*PROBLEM*: Please write out the records below again, swapping "Hollywood" for "Los Angeles" and changing nothing else. Leave the pictures out of your answer.

*PROVIDED RECORDS*:

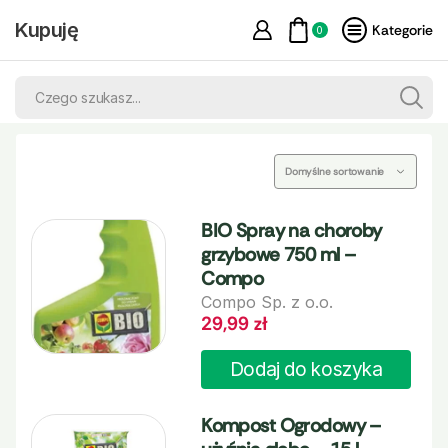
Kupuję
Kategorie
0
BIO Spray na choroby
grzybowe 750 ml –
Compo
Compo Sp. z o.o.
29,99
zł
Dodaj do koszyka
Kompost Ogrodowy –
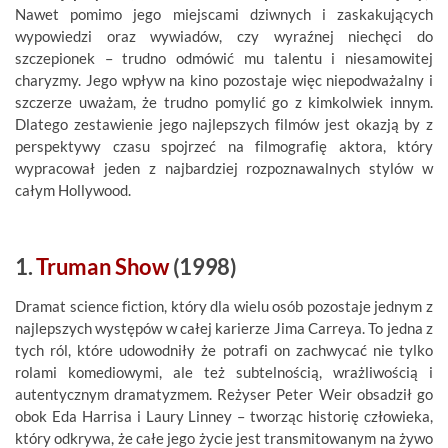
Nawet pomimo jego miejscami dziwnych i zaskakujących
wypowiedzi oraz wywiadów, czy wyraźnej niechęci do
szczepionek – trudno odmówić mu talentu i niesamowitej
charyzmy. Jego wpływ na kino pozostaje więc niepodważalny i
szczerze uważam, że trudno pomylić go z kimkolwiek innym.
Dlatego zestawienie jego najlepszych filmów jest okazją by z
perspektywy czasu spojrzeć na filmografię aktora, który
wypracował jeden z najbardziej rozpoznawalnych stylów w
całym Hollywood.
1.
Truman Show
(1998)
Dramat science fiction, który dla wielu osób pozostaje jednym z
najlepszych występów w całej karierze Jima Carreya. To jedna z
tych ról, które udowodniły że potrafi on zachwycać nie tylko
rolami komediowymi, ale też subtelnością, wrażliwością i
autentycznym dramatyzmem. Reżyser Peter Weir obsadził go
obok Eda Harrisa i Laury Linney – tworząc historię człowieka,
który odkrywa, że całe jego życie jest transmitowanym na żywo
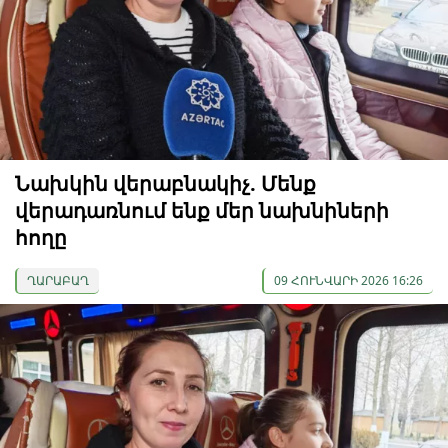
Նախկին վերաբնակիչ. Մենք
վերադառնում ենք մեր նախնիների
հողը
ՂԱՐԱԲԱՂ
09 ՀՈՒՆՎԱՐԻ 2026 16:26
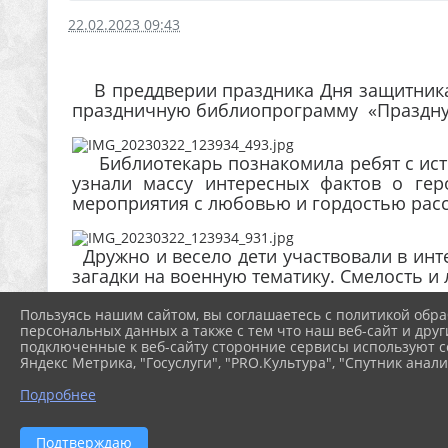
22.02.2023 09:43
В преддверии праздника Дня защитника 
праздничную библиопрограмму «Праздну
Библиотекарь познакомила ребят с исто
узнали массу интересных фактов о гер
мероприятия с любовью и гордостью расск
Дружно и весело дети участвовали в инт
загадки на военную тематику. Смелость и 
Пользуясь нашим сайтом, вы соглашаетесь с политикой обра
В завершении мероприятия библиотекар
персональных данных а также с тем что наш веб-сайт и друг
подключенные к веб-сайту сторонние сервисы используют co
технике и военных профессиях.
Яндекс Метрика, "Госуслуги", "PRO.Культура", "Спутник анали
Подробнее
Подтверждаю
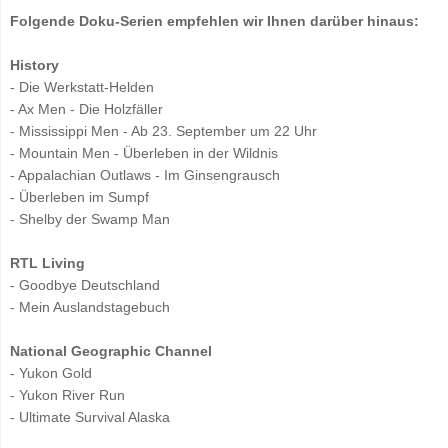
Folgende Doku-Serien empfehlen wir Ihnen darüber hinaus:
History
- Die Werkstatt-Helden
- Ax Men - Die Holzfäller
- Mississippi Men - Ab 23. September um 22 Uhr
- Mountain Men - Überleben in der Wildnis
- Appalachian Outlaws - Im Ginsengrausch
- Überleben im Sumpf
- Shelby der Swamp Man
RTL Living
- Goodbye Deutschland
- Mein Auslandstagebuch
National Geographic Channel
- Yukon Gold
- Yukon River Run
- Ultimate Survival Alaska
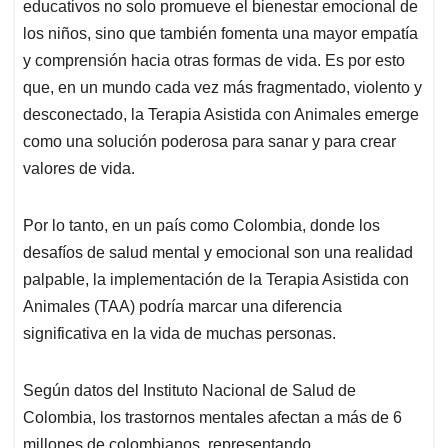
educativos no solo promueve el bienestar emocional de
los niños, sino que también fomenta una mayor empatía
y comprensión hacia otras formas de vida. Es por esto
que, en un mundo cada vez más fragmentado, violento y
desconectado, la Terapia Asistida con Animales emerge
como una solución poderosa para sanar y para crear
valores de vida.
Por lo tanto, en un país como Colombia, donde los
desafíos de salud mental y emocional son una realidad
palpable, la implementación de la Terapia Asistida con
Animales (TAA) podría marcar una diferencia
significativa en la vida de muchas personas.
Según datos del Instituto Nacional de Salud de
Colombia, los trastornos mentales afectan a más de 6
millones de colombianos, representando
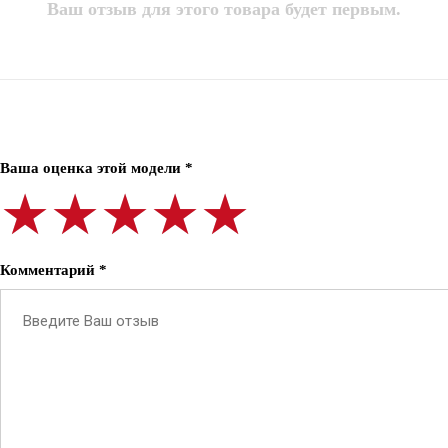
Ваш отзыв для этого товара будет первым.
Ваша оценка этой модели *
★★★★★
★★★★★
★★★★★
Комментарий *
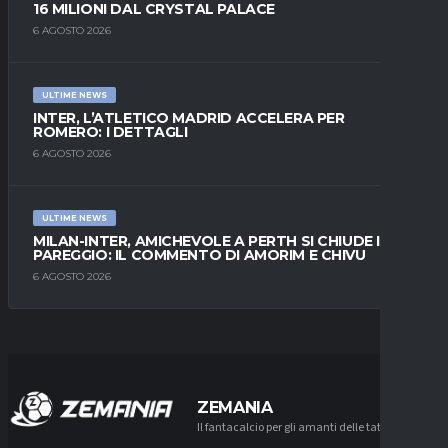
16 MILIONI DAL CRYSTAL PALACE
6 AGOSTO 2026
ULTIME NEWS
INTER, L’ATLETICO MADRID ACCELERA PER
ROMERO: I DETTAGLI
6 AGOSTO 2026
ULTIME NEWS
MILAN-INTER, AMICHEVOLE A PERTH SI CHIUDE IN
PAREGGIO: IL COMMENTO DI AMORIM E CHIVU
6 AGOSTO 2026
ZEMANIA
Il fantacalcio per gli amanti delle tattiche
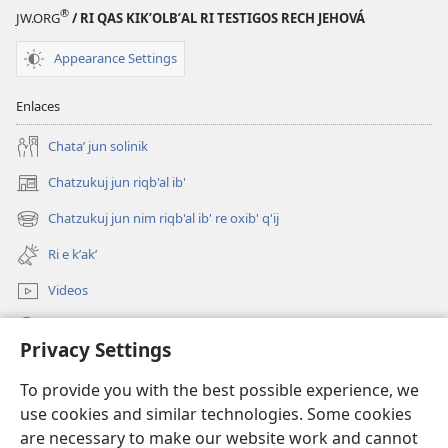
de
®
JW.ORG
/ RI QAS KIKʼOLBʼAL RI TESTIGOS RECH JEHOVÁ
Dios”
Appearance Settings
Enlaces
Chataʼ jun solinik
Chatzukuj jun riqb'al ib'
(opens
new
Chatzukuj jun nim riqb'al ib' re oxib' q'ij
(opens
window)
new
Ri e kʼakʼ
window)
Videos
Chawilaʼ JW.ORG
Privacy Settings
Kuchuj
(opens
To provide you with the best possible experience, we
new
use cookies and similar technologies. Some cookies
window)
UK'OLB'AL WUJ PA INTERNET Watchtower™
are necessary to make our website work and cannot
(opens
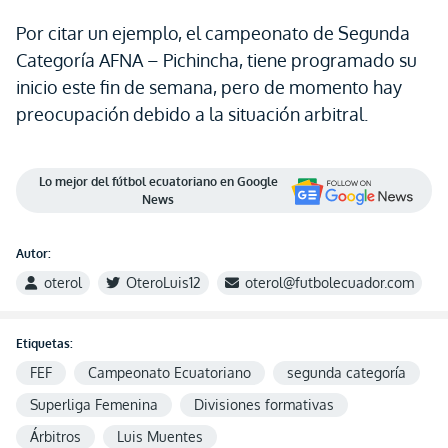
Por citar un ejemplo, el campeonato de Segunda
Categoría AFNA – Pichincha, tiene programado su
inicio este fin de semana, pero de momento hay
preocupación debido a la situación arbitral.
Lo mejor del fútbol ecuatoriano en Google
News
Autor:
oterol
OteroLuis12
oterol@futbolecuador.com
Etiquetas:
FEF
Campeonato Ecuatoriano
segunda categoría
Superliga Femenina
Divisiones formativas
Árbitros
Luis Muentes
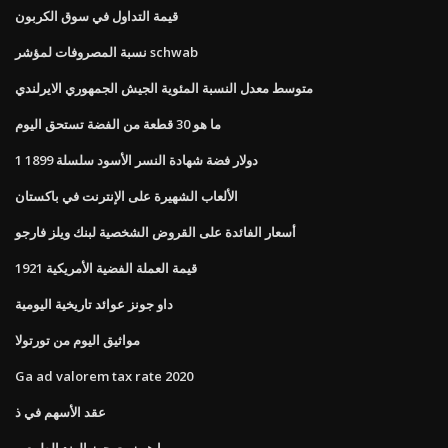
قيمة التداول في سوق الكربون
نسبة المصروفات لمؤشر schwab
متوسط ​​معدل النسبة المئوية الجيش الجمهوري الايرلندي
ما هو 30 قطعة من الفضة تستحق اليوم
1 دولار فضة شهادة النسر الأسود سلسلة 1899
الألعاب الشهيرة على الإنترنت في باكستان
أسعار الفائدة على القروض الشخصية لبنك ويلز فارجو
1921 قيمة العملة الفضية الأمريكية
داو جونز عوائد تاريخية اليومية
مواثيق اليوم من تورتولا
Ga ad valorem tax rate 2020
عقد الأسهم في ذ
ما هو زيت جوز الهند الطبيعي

*ANSWER AREA*:
Kupuję
Kategorie
0
BIO Spray na choroby
grzybowe 750 ml –
Compo
Compo Sp. z o.o.
29,99
zł
Dodaj do koszyka
Kompost Ogrodowy –
Nawet pomimo jego miejscami dziwnych i zaskakujących
wypowiedzi oraz wywiadów, czy wyraźnej niechęci do
szczepionek – trudno odmówić mu talentu i niesamowitej
charyzmy. Jego wpływ na kino pozostaje więc niepodważalny i
szczerze uważam, że trudno pomylić go z kimkolwiek innym.
Dlatego zestawienie jego najlepszych filmów jest okazją by z
perspektywy czasu spojrzeć na filmografię aktora, który
wypracował jeden z najbardziej rozpoznawalnych stylów w
całym Los Angeles.
1.
Truman Show
(1998)
Dramat science fiction, który dla wielu osób pozostaje jednym z
najlepszych występów w całej karierze Jima Carreya. To jedna z
tych ról, które udowodniły że potrafi on zachwycać nie tylko
rolami komediowymi, ale też subtelnością, wrażliwością i
autentycznym dramatyzmem. Reżyser Peter Weir obsadził go
obok Eda Harrisa i Laury Linney – tworząc historię człowieka,
który odkrywa, że całe jego życie jest transmitowanym na żywo
Նախկին վերաբնակիչ. Մենք
վերադառնում ենք մեր նախնիների
հողը
ՂԱՐԱԲԱՂ
09 ՀՈՒՆՎԱՐԻ 2026 16:26
22.02.2023 09:43
В преддверии праздника Дня защитника 
праздничную библиопрограмму «Праздну
Библиотекарь познакомила ребят с исто
узнали массу интересных фактов о гер
мероприятия с любовью и гордостью расск
Дружно и весело дети участвовали в инт
загадки на военную тематику. Смелость и 
Пользуясь нашим сайтом, вы соглашаетесь с политикой обра
В завершении мероприятия библиотекар
персональных данных а также с тем что наш веб-сайт и друг
подключенные к веб-сайту сторонние сервисы используют co
технике и военных профессиях.
Яндекс Метрика, "Госуслуги", "PRO.Культура", "Спутник анали
Подробнее
Подтверждаю
Folgende Doku-Serien empfehlen wir Ihnen darüber hinaus:
History
- Die Werkstatt-Helden
- Ax Men - Die Holzfäller
- Mississippi Men - Ab 23. September um 22 Uhr
- Mountain Men - Überleben in der Wildnis
- Appalachian Outlaws - Im Ginsengrausch
- Überleben im Sumpf
- Shelby der Swamp Man
RTL Living
- Goodbye Deutschland
- Mein Auslandstagebuch
National Geographic Channel
- Yukon Gold
- Yukon River Run
- Ultimate Survival Alaska
educativos no solo promueve el bienestar emocional de
los niños, sino que también fomenta una mayor empatía
y comprensión hacia otras formas de vida. Es por esto
que, en un mundo cada vez más fragmentado, violento y
desconectado, la Terapia Asistida con Animales emerge
como una solución poderosa para sanar y para crear
valores de vida.
Por lo tanto, en un país como Colombia, donde los
desafíos de salud mental y emocional son una realidad
palpable, la implementación de la Terapia Asistida con
Animales (TAA) podría marcar una diferencia
significativa en la vida de muchas personas.
Según datos del Instituto Nacional de Salud de
Colombia, los trastornos mentales afectan a más de 6
millones de colombianos, representando
Ваш отзыв для этого товара будет первым.
Ваша оценка этой модели *
★★★★★
★★★★★
★★★★★
Комментарий *
16 MILIONI DAL CRYSTAL PALACE
6 AGOSTO 2026
ULTIME NEWS
INTER, L’ATLETICO MADRID ACCELERA PER
ROMERO: I DETTAGLI
6 AGOSTO 2026
ULTIME NEWS
MILAN-INTER, AMICHEVOLE A PERTH SI CHIUDE IN
PAREGGIO: IL COMMENTO DI AMORIM E CHIVU
6 AGOSTO 2026
ZEMANIA
Il fantacalcio per gli amanti delle tattiche
de
®
JW.ORG
/ RI QAS KIKʼOLBʼAL RI TESTIGOS RECH JEHOVÁ
Dios”
Appearance Settings
Enlaces
Chataʼ jun solinik
Chatzukuj jun riqb'al ib'
(opens
new
Chatzukuj jun nim riqb'al ib' re oxib' q'ij
(opens
window)
new
Ri e kʼakʼ
window)
Videos
Chawilaʼ JW.ORG
Privacy Settings
Kuchuj
(opens
To provide you with the best possible experience, we
new
use cookies and similar technologies. Some cookies
window)
UK'OLB'AL WUJ PA INTERNET Watchtower™
are necessary to make our website work and cannot
(opens
Por citar un ejemplo, el campeonato de Segunda
Categoría AFNA – Pichincha, tiene programado su
inicio este fin de semana, pero de momento hay
preocupación debido a la situación arbitral.
Lo mejor del fútbol ecuatoriano en Google
News
Autor:
oterol
OteroLuis12
oterol@futbolecuador.com
Etiquetas:
FEF
Campeonato Ecuatoriano
segunda categoría
Superliga Femenina
Divisiones formativas
Árbitros
Luis Muentes
قيمة التداول في سوق الكربون
نسبة المصروفات لمؤشر schwab
متوسط ​​معدل النسبة المئوية الجيش الجمهوري الايرلندي
ما هو 30 قطعة من الفضة تستحق اليوم
1 دولار فضة شهادة النسر الأسود سلسلة 1899
الألعاب الشهيرة على الإنترنت في باكستان
أسعار الفائدة على القروض الشخصية لبنك ويلز فارجو
1921 قيمة العملة الفضية الأمريكية
داو جونز عوائد تاريخية اليومية
مواثيق اليوم من تورتولا
Ga ad valorem tax rate 2020
عقد الأسهم في ذ
ما هو زيت جوز الهند الطبيعي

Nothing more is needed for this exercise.